Task
Output each record exactly, with nothing omitted.

Bounding boxes with keypoints:

☆ ☆ ☆

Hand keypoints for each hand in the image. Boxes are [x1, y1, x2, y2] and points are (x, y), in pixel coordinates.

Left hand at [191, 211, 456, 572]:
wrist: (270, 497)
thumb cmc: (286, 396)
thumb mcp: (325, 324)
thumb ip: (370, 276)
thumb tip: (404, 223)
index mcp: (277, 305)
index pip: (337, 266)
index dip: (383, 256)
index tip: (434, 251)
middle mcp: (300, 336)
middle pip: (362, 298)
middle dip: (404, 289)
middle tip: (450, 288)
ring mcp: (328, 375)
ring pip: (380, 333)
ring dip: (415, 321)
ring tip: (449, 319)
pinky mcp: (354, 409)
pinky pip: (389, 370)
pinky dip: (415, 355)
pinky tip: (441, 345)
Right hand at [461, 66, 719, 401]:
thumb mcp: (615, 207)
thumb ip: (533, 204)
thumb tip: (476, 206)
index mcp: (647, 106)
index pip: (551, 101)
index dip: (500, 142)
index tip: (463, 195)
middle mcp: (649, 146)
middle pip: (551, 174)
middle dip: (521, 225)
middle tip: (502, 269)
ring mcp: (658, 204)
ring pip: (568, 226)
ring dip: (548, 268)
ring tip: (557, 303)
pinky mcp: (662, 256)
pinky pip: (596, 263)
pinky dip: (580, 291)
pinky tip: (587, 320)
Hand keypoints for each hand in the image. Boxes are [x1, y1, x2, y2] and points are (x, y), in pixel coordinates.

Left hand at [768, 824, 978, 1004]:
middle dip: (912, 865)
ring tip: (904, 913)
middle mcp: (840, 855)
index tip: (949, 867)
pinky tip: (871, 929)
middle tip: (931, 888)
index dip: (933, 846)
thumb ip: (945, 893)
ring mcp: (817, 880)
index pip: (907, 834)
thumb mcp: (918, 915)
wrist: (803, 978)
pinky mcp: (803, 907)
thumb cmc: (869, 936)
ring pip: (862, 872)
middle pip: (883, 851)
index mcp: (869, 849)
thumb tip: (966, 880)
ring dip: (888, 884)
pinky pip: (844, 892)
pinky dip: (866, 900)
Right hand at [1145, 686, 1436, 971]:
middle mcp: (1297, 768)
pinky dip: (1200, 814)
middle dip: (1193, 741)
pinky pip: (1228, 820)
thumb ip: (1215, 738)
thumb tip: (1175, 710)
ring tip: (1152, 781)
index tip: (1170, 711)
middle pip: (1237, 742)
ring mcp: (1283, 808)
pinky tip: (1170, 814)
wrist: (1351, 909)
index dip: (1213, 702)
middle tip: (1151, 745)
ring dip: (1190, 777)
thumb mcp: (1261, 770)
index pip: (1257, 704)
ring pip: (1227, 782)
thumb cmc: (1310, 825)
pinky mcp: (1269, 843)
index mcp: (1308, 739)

☆ ☆ ☆

Result for this task
Hand keypoints for each hand in the image. Boxes are [x1, y1, x2, y2] and points are (x, y), in pixel coordinates.

Left hand at [191, 211, 456, 572]:
wrist: (270, 497)
thumb cmc: (286, 396)
thumb mcp: (325, 324)
thumb ip: (370, 276)
thumb tip: (404, 223)
index mcp: (277, 305)
index pip: (337, 266)
index dip: (383, 256)
index tip: (434, 251)
middle mcp: (300, 336)
middle pip: (362, 298)
middle dip: (404, 289)
middle tip: (450, 288)
ring mcp: (328, 375)
ring pip: (380, 333)
ring dip: (415, 321)
ring tip: (449, 319)
pinky mcp: (354, 409)
pinky pip: (389, 370)
pinky dip: (415, 355)
pinky tip: (441, 345)
Right hand at [461, 66, 719, 401]:
thumb mcp: (615, 207)
thumb ip: (533, 204)
thumb tip: (476, 206)
index mcp: (647, 106)
index pip: (551, 101)
index dip: (500, 142)
index tip: (463, 195)
middle mcp: (649, 146)
middle pip: (551, 174)
middle dip: (521, 225)
middle tip: (502, 269)
ring mcp: (658, 204)
ring pip: (568, 226)
ring dip: (548, 268)
ring tip: (557, 303)
pinky mcp: (662, 256)
pinky pip: (596, 263)
pinky dip: (580, 291)
pinky tip: (587, 320)
Hand keypoints for each hand in the image. Boxes are [x1, y1, x2, y2] and points are (x, y), in pixel coordinates.

Left hand at [768, 824, 978, 1004]:
middle dip: (912, 865)
ring tip: (904, 913)
middle mcp: (840, 855)
index tip: (949, 867)
pinky tip: (871, 929)
middle tip: (931, 888)
index dip: (933, 846)
thumb ip: (945, 893)
ring mcp: (817, 880)
index pip: (907, 834)
thumb mcp: (918, 915)
wrist: (803, 978)
pinky mcp: (803, 907)
thumb cmc: (869, 936)
ring pip: (862, 872)
middle pip: (883, 851)
index mcp: (869, 849)
thumb tip: (966, 880)
ring dip: (888, 884)
pinky pip: (844, 892)
pinky dip: (866, 900)
Right hand at [1145, 686, 1436, 971]:
middle mcp: (1297, 768)
pinky dip: (1200, 814)
middle dip: (1193, 741)
pinky pip: (1228, 820)
thumb ip: (1215, 738)
thumb tip: (1175, 710)
ring tip: (1152, 781)
index tip: (1170, 711)
middle pip: (1237, 742)
ring mcp: (1283, 808)
pinky tip: (1170, 814)
wrist: (1351, 909)
index dip: (1213, 702)
middle tip: (1151, 745)
ring dip: (1190, 777)
thumb mcp: (1261, 770)
index pip: (1257, 704)
ring pip: (1227, 782)
thumb cmc: (1310, 825)
pinky mcp: (1269, 843)
index mcp: (1308, 739)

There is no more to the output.